Wake County district attorney says her office is understaffed

RALEIGH, N.C. (WNCN) - The Wake County District Attorney's Office handles everything from seatbelt violations to murder cases, but District Attorney Lorrin Freeman says they need some help.

"We have been understaffed in this office for years," Freeman said.

She recently asked to remover herself from a case and for a judge to hire a private attorney.

She says part of the reason was the workload was too much for her understaffed office.

You can read her letter here

She says the lack of staff impacts how they handle cases.

"I think we work very hard to be efficient and to find ways to use the resources that we have efficiently," Freeman said. "We've done a pretty good job of handling the case load we have but there's no question that if you walk down anyone of these halls that my folks carry a higher per capita caseload."

Freeman says the problem is the state isn't funding enough attorneys for the county.

"Certainly there are things I think we could do differently if we had additional staff here and I think you'd see that some of the cases might make it to trial quicker," Freeman said.

Wake County currently has 43 state-funded assistant district attorneys.

There is one additional attorney position that is funded by a grant.

A study from North Carolina Administrative Office of the Courts shows based on case load, Wake County needs at least 50.

"Those additional six prosecutors would make a huge difference," Freeman said.

Compare that to Mecklenburg County who has a similar case load.

The study shows they need at least 59 attorneys.
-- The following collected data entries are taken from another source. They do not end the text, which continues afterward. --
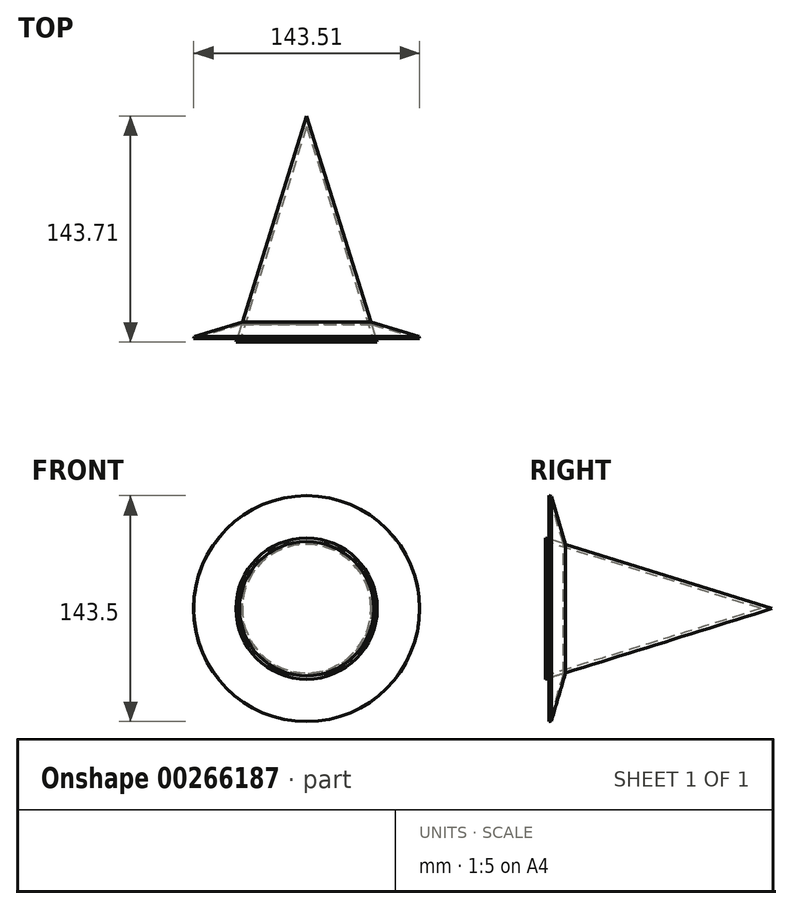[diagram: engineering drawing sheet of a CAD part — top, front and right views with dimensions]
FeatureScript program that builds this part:
annotation { "Feature Type Name" : "Feature", "Feature Type Description" : "" }
export const myFeature = defineFeature(function(context is Context, id is Id, definition is map)
    precondition{}
    {
        {
            var Q0;
            Q0=qCreatedBy(makeId("Top.planeOp"),FACE);
            var sketch = newSketch(context, id + "F0", { "sketchPlane" : qUnion([Q0])});
            skLineSegment(sketch, "E0", {"start": v(-135.6, 72.96) * mm, "end": v(-92.93, -63.89) * mm});
            skLineSegment(sketch, "E1.0", {"start": v(-135.6, -63.89) * mm, "end": v(-135.6, 79.82) * mm});
            skLineSegment(sketch, "E1.1", {"start": v(-90.8, -63.89) * mm, "end": v(-135.6, -63.89) * mm});
            skLineSegment(sketch, "E1.2", {"start": v(-135.6, 79.82) * mm, "end": v(-90.8, -63.89) * mm});
            skLineSegment(sketch, "E2", {"start": v(-94.75, -51.19) * mm, "end": v(-64.3, -60.18) * mm});
            skLineSegment(sketch, "E3", {"start": v(-63.85, -61.64) * mm, "end": v(-64.3, -60.18) * mm});
            skLineSegment(sketch, "E4", {"start": v(-63.85, -61.64) * mm, "end": v(-94.3, -52.64) * mm});
            skSolve(sketch);
        }
        {
            var Q0;
            {var subQ0=sQuery(id+"F0.wireOp",EDGE,"E0");Q0=makeQuery(id+"F0.imprint","IMPRINT",FACE,{"disambiguationData":[TD([[makeQuery(id+"F0.imprint","IMPRINT",EDGE,{"derivedFrom":subQ0}),1.0]])]});}
            var Q1;
            {var subQ0=sQuery(id+"F0.wireOp",EDGE,"E2");Q1=makeQuery(id+"F0.imprint","IMPRINT",FACE,{"disambiguationData":[TD([[makeQuery(id+"F0.imprint","IMPRINT",EDGE,{"derivedFrom":subQ0}),-1.0]])]});}
            var Q2;
            Q2=sQuery(id+"F0.wireOp",EDGE,"E1.0");
            revolve(context, id + "F1", {"entities" : qUnion([Q0, Q1]), "axis" : qUnion([Q2]), "revolveType" : RevolveType.FULL});
        }
    });
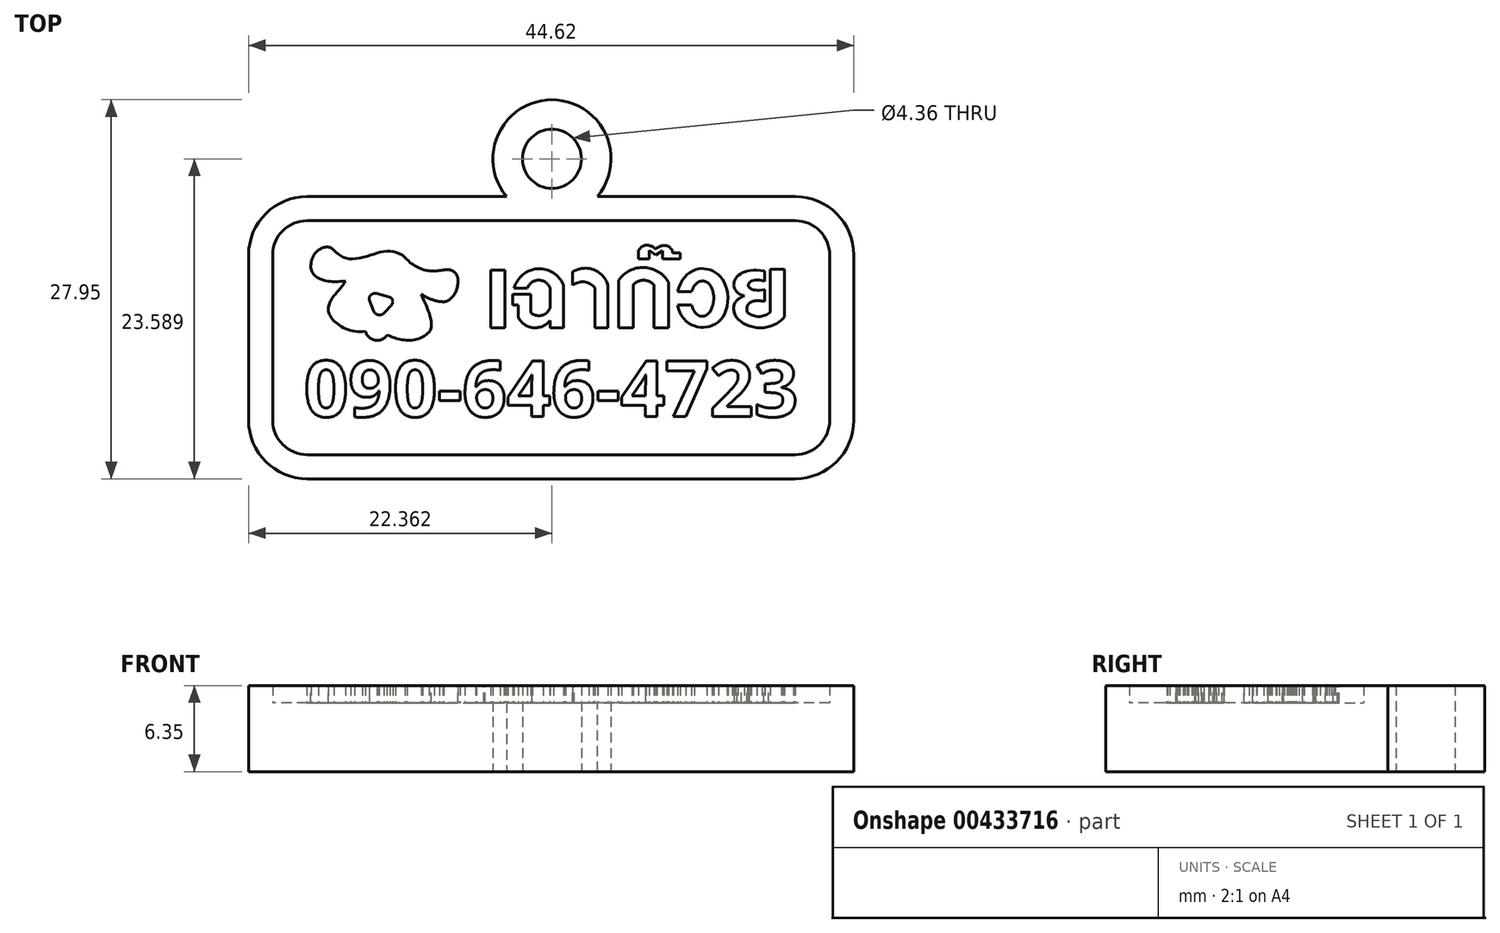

They have 63 funded by the state, and 23 more funded by grants.

Freeman says they are prioritizing cases and taking advantage of outside help when they can.

She says they have faced a "good amount" of turnover in the past year and keeping employees long term is also an issue.

"There is a perception, and in some cases some people can go into the private sector and do better financially," Freeman explained.

Her office is also currently down three attorneys - one attorney is on maternity leave, one attorney resigned, and one position is new.

Freemans says it's the first new state-funded position the county has seen in at least 10 years and they are in the process of hiring for it.

CBS North Carolina asked Freeman if she could assure the public that there is still adequate prosecution happening in her office, even with the short staffing.

"I think we are doing the best we can to try and use our limited resources. I think we do a good job prioritizing those," she said.

Until they get more people, she says hiring outside help will be an option when they can.